── Material for this exercise ──

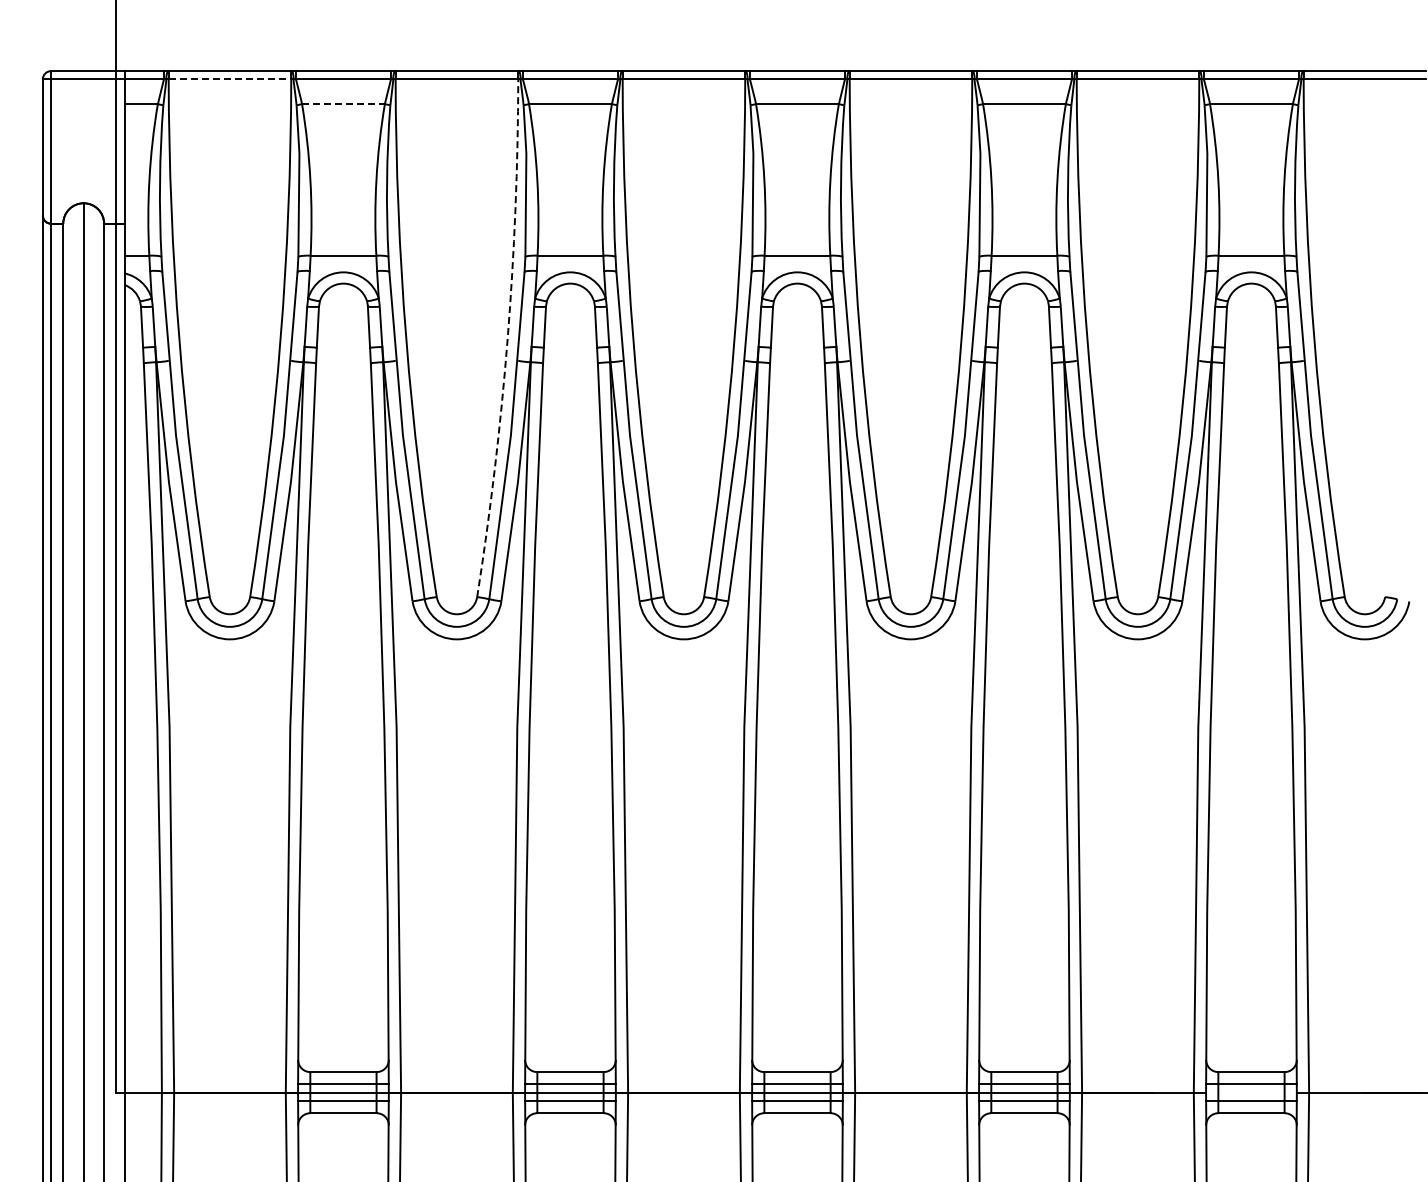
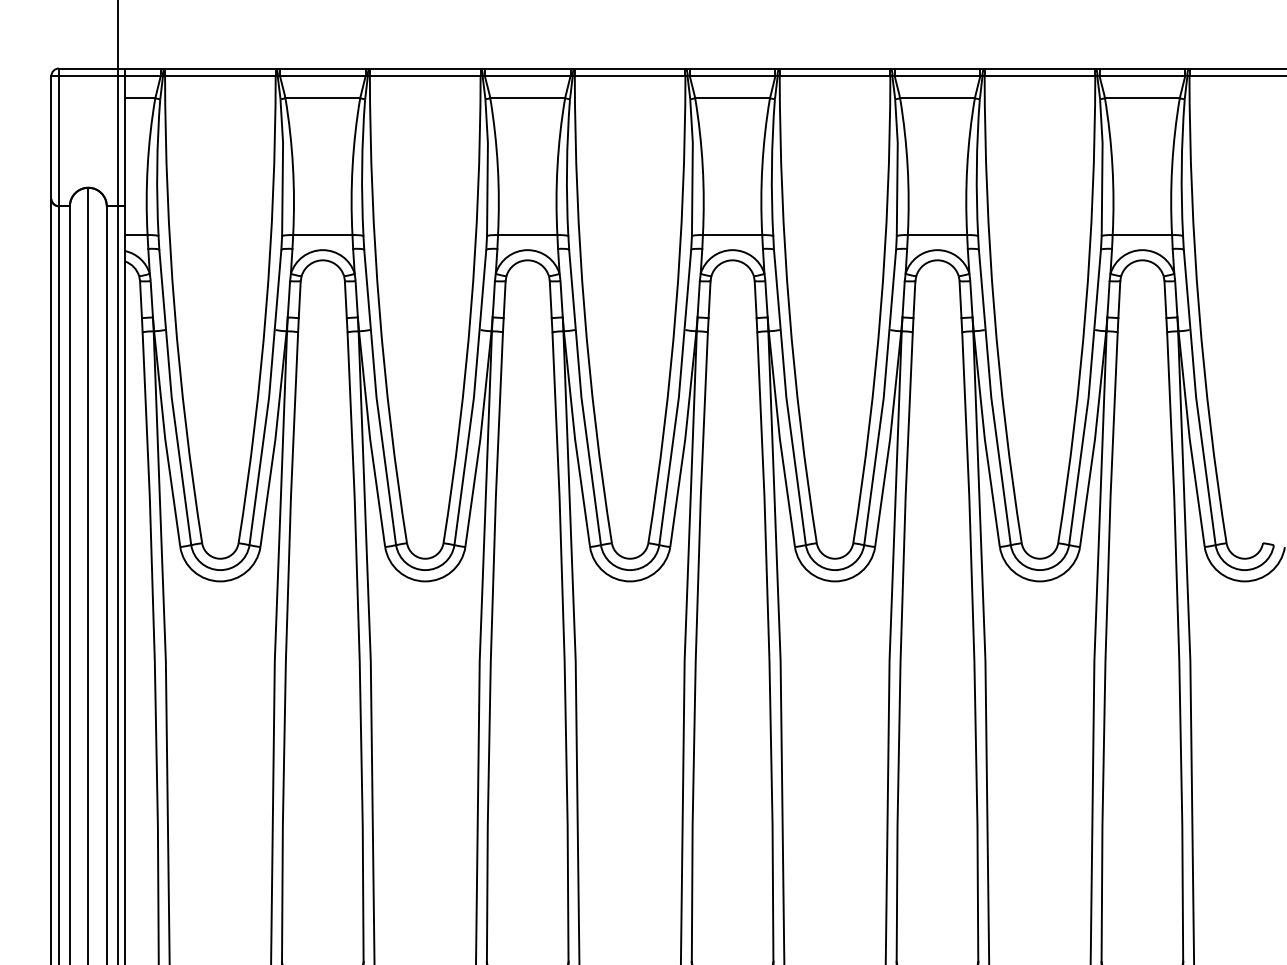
line: (230, 78) -> (220, 75), dashed -> solid
line: (343, 104) -> (322, 98), dashed -> solid
arc: (507, 338) -> (470, 309), dashed -> solid

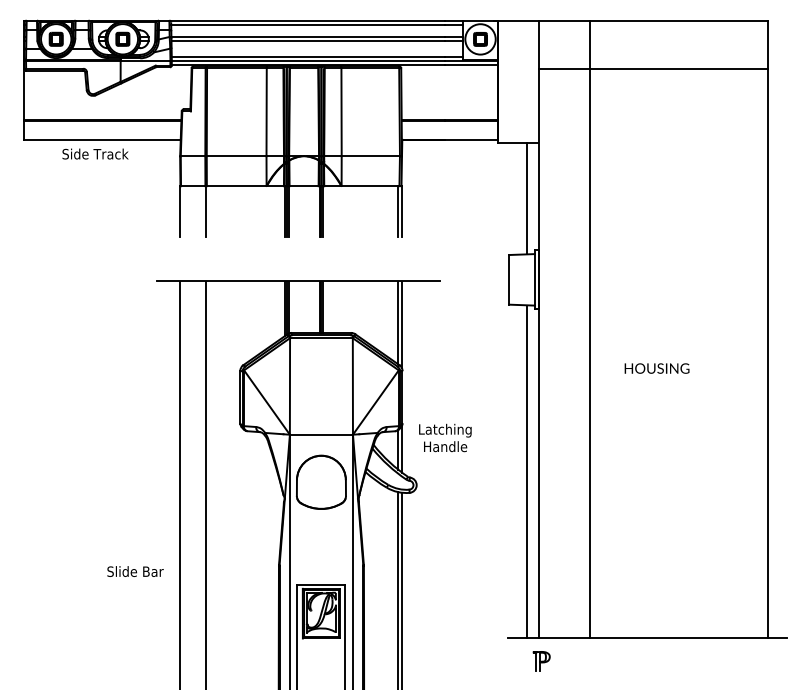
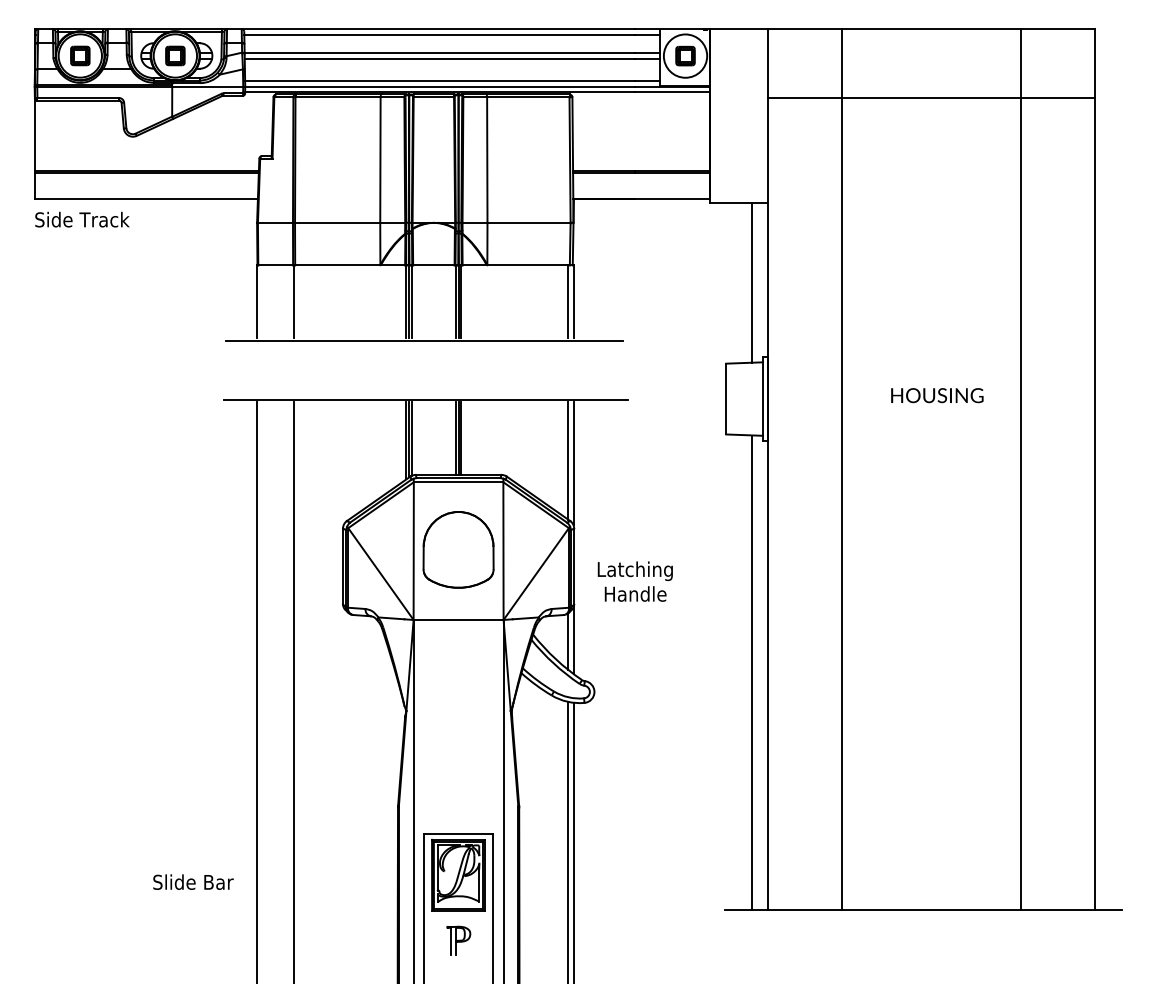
text: (95, 153) -> (82, 219), moved
line: (297, 238) -> (424, 340), added
line: (716, 329) -> (1021, 469), added
text: (657, 368) -> (937, 395), moved
text: (444, 437) -> (634, 581), moved
part: (321, 482) -> (458, 549), moved
text: (135, 571) -> (193, 881), moved
part: (541, 661) -> (458, 940), moved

───

| Your assignment |
Omit every picture, and otherwise quote the entries exactly.

| Answer space |
line: (230, 78) -> (220, 75), dashed -> solid
line: (343, 104) -> (322, 98), dashed -> solid
arc: (507, 338) -> (470, 309), dashed -> solid

text: (95, 153) -> (82, 219), moved
line: (297, 238) -> (424, 340), added
line: (716, 329) -> (1021, 469), added
text: (657, 368) -> (937, 395), moved
text: (444, 437) -> (634, 581), moved
part: (321, 482) -> (458, 549), moved
text: (135, 571) -> (193, 881), moved
part: (541, 661) -> (458, 940), moved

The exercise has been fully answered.